═══ THE RECORDS
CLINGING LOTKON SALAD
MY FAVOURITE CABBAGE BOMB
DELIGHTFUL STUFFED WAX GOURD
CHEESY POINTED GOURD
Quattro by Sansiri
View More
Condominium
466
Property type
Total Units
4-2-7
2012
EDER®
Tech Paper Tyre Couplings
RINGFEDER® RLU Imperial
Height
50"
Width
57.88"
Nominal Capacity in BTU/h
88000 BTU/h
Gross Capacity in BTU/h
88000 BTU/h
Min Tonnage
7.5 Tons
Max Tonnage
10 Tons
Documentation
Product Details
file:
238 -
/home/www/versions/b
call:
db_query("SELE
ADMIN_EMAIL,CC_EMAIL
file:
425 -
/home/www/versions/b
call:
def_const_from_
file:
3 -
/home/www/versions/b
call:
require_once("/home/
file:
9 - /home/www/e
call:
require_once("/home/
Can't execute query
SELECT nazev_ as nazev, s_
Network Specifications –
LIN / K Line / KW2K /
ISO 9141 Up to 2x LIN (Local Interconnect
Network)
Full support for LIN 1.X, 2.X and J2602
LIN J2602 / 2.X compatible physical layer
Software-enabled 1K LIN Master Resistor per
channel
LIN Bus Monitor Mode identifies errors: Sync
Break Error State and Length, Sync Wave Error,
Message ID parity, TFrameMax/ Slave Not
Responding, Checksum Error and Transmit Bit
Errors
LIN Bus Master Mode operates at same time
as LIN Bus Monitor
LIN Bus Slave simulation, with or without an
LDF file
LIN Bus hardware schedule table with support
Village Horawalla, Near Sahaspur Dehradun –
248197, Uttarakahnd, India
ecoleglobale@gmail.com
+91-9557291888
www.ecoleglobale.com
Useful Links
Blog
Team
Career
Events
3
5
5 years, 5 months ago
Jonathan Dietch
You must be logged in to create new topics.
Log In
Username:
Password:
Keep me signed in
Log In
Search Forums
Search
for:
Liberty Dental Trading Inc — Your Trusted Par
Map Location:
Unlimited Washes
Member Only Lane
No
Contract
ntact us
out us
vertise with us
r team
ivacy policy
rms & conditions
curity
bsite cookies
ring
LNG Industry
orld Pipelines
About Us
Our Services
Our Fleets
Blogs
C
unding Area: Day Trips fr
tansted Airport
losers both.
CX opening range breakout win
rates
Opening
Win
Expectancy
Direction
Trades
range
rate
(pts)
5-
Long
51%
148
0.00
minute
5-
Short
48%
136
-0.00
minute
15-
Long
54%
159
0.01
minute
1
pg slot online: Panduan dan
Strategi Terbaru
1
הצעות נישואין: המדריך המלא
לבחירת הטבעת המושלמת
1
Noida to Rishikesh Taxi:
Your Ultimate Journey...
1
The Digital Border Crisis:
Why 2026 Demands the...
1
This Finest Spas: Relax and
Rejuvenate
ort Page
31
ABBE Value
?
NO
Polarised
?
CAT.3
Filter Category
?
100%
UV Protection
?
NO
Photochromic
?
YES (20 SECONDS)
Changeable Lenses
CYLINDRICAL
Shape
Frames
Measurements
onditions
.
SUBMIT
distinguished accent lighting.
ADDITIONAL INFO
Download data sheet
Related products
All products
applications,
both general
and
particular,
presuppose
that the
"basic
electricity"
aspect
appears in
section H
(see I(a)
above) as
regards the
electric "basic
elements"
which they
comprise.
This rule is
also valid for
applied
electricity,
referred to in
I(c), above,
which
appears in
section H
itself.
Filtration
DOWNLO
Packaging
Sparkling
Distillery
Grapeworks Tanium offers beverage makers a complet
══════
#### [EXERCISE PROMPT]
With no line skipped, copy the entries exactly as written.

#### [TASK RESPONSE]
CLINGING LOTKON SALAD
MY FAVOURITE CABBAGE BOMB
DELIGHTFUL STUFFED WAX GOURD
CHEESY POINTED GOURD
Quattro by Sansiri
View More
Condominium
466
Property type
Total Units
4-2-7
2012
EDER®
Tech Paper Tyre Couplings
RINGFEDER® RLU Imperial
Height
50"
Width
57.88"
Nominal Capacity in BTU/h
88000 BTU/h
Gross Capacity in BTU/h
88000 BTU/h
Min Tonnage
7.5 Tons
Max Tonnage
10 Tons
Documentation
Product Details
file:
238 -
/home/www/versions/b
call:
db_query("SELE
ADMIN_EMAIL,CC_EMAIL
file:
425 -
/home/www/versions/b
call:
def_const_from_
file:
3 -
/home/www/versions/b
call:
require_once("/home/
file:
9 - /home/www/e
call:
require_once("/home/
Can't execute query
SELECT nazev_ as nazev, s_
Network Specifications –
LIN / K Line / KW2K /
ISO 9141 Up to 2x LIN (Local Interconnect
Network)
Full support for LIN 1.X, 2.X and J2602
LIN J2602 / 2.X compatible physical layer
Software-enabled 1K LIN Master Resistor per
channel
LIN Bus Monitor Mode identifies errors: Sync
Break Error State and Length, Sync Wave Error,
Message ID parity, TFrameMax/ Slave Not
Responding, Checksum Error and Transmit Bit
Errors
LIN Bus Master Mode operates at same time
as LIN Bus Monitor
LIN Bus Slave simulation, with or without an
LDF file
LIN Bus hardware schedule table with support
Village Horawalla, Near Sahaspur Dehradun –
248197, Uttarakahnd, India
ecoleglobale@gmail.com
+91-9557291888
www.ecoleglobale.com
Useful Links
Blog
Team
Career
Events
3
5
5 years, 5 months ago
Jonathan Dietch
You must be logged in to create new topics.
Log In
Username:
Password:
Keep me signed in
Log In
Search Forums
Search
for:
Liberty Dental Trading Inc — Your Trusted Par
Map Location:
Unlimited Washes
Member Only Lane
No
Contract
ntact us
out us
vertise with us
r team
ivacy policy
rms & conditions
curity
bsite cookies
ring
LNG Industry
orld Pipelines
About Us
Our Services
Our Fleets
Blogs
C
unding Area: Day Trips fr
tansted Airport
losers both.
CX opening range breakout win
rates
Opening
Win
Expectancy
Direction
Trades
range
rate
(pts)
5-
Long
51%
148
0.00
minute
5-
Short
48%
136
-0.00
minute
15-
Long
54%
159
0.01
minute
1
pg slot online: Panduan dan
Strategi Terbaru
1
הצעות נישואין: המדריך המלא
לבחירת הטבעת המושלמת
1
Noida to Rishikesh Taxi:
Your Ultimate Journey...
1
The Digital Border Crisis:
Why 2026 Demands the...
1
This Finest Spas: Relax and
Rejuvenate
ort Page
31
ABBE Value
?
NO
Polarised
?
CAT.3
Filter Category
?
100%
UV Protection
?
NO
Photochromic
?
YES (20 SECONDS)
Changeable Lenses
CYLINDRICAL
Shape
Frames
Measurements
onditions
.
SUBMIT
distinguished accent lighting.
ADDITIONAL INFO
Download data sheet
Related products
All products
applications,
both general
and
particular,
presuppose
that the
"basic
electricity"
aspect
appears in
section H
(see I(a)
above) as
regards the
electric "basic
elements"
which they
comprise.
This rule is
also valid for
applied
electricity,
referred to in
I(c), above,
which
appears in
section H
itself.
Filtration
DOWNLO
Packaging
Sparkling
Distillery
Grapeworks Tanium offers beverage makers a complet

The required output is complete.